Coffee giants launch global satellite system to track deforestation
A satellite-AI coffee map may expose forest loss faster, but the test is whether it blocks bad beans or just burnishes ESG claims.

Who gets flagged, who gets paid, and who gets shut out of Europe’s coffee trade will determine whether a new satellite-and-AI system changes deforestation on the ground or merely improves corporate optics. A group of major coffee companies and traders said on April 22 that they were launching the Coffee Canopy Partnership, a shared mapping effort meant to track forest loss tied to coffee cultivation and sharpen supply-chain compliance before tougher European rules bite.
Airbus Defence and Space was selected as the technical partner for the project, which aims to create what Airbus called the world’s first comprehensive, open map of coffee plantations. The first rollout focuses on East Africa, covering Ethiopia, Tanzania, Kenya, Uganda, Burundi and Rwanda across about 1.2 million square kilometers of coffee landscapes. Company materials say deliveries for the pilot begin in April 2026 and the full pilot dataset is due by June 2026.

The roster behind the effort includes JDE Peet’s, now part of Keurig Dr Pepper, along with Tchibo, Louis Dreyfus Company, Sucafina, Touton, Neumann Kaffee Gruppe and Sucden. The project has been framed as pre-competitive, a public good for roasters, traders, governments and farmers rather than a proprietary screening tool for one buyer. The companies say the point is to improve land mapping, work with governments and local communities, and help restore forests while preventing future clearing.
The timing is no accident. The European Union’s deforestation rule requires companies to prove that products are deforestation-free, and forest conversion after December 31, 2020 is central to compliance. Under current European Commission guidance, the application date for large and medium operators is December 30, 2026, while micro and small operators have until June 30, 2027. For coffee exporters, that means better maps can be the difference between access to the EU market and a costly exclusion.
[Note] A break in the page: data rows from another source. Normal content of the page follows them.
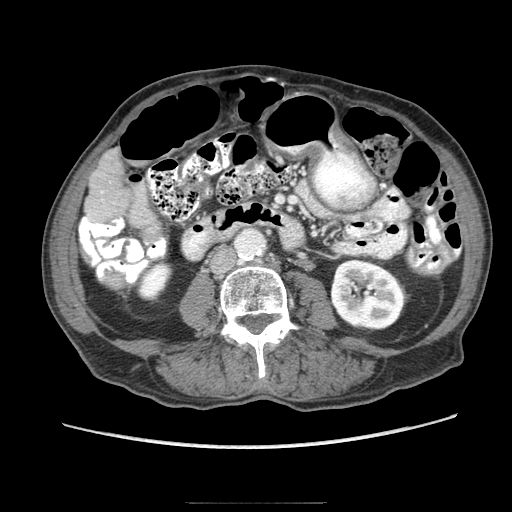
Contrast-enhanced abdominal CT (liver protocol), one axial slice. Slice 14 of 83 in the series (ordered by position). Reconstruction kernel STANDARD. 140 kVp. Soft-tissue window (W 400 / L 40 HU). 2.5 mm slice thickness. 512 × 512 image matrix, field of view 360 × 360 mm. Case-level facts recorded for this patient, not image findings: diagnosis: hepatocellular carcinoma (patient treated with transarterial chemoembolisation; whether this scan precedes or follows treatment is not stated here); TNM stage (as recorded): Stage-I; Child-Pugh class: A; tumour nodularity: uninodular.
Annotated regions visible in this slice (semi-automatic segmentation, software-assisted and operator-edited):
- liver parenchyma outside the tumour (the mass and vessels are separate outlines, so this box may not span the whole liver): box from (x=84, y=148) to (x=130, y=222) px
- portal vein: (x=85, y=192)–(x=103, y=221)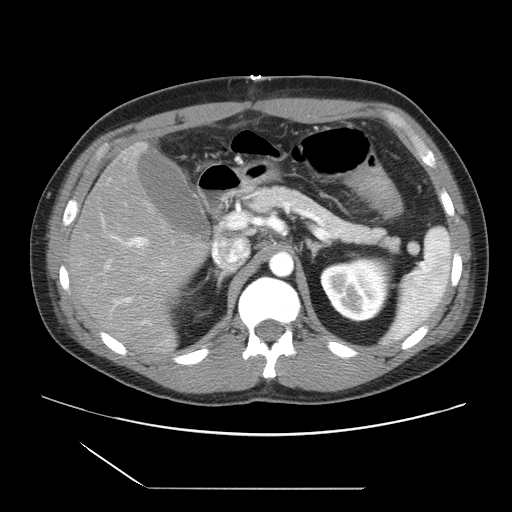
Contrast-enhanced abdominal CT, one axial slice. Position 14 of 39 along the scan axis. Intravenous contrast given. Soft-tissue window (W 400 / L 40 HU). 5 mm slice thickness. 512 × 512 image matrix, field of view 395 × 395 mm. Case-level facts recorded for this patient, not image findings: patient: female, age 40 years at operation; diagnosis: colorectal cancer liver metastases, imaged before liver resection; multiple liver metastases: yes; largest metastasis: 1.3 cm; disease in both lobes: no.
Outlined on this slice (expert manual segmentation):
- hepatic veins: bounding box [x1, y1, x2, y2] px = [217, 239, 249, 269]
- liver: [67, 146, 209, 355]
- planned liver remnant (the part of the liver to remain after resection): [131, 146, 142, 158]
- portal vein (with intrahepatic branches): [104, 212, 240, 325]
That is why the partnership is more than a climate pledge. If the system identifies coffee plots that sit on newly cleared forest, it could help buyers cut off noncompliant growers and redirect sourcing. If it mislabels shade-grown or agroforestry coffee as forest, it could wrongly block smallholders from lucrative export channels. Development groups, including the World Resources Institute and Solidaridad, have warned that current monitoring tools can confuse agroforestry with deforestation or miss actual forest loss.
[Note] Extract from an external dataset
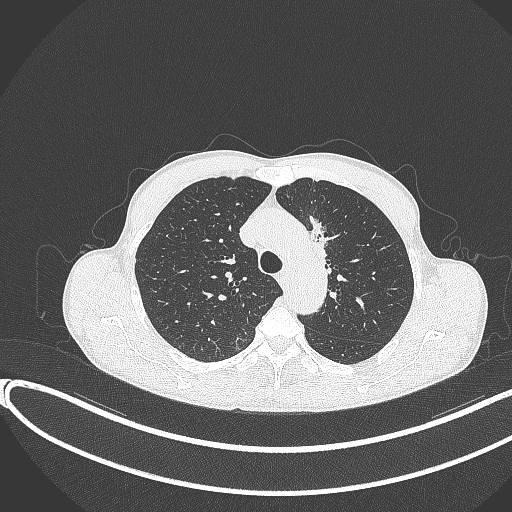
Chest CT, one axial slice. Slice 278 of 374 in the series (ordered by position). 120 kVp. Lung window (W 1500 / L -600 HU). 1 mm slice thickness. 512 × 512 image matrix, field of view 400 × 400 mm. Patient: male, 58 years. Case-level facts recorded for this patient, not image findings: clinical TNM (as recorded): T1c N1 M0.
Structures marked on this image (bounding box drawn by a radiologist):
- lung tumour (recorded histology: adenocarcinoma): bounding box (x1, y1, x2, y2) in pixels: (301, 214, 334, 271)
Backers of the pilot say the East Africa project is supported by the UK Foreign, Commonwealth & Development Office and endorsed by the U.N. Food and Agriculture Organization. That backing gives the program added credibility, but the economics will be decided in the trading offices and farm records that follow. If the maps are accurate, the system could become a template for other commodities facing stricter traceability demands. If not, it risks becoming another expensive layer of ESG branding while coffee prices, supply chains and compliance disputes keep moving.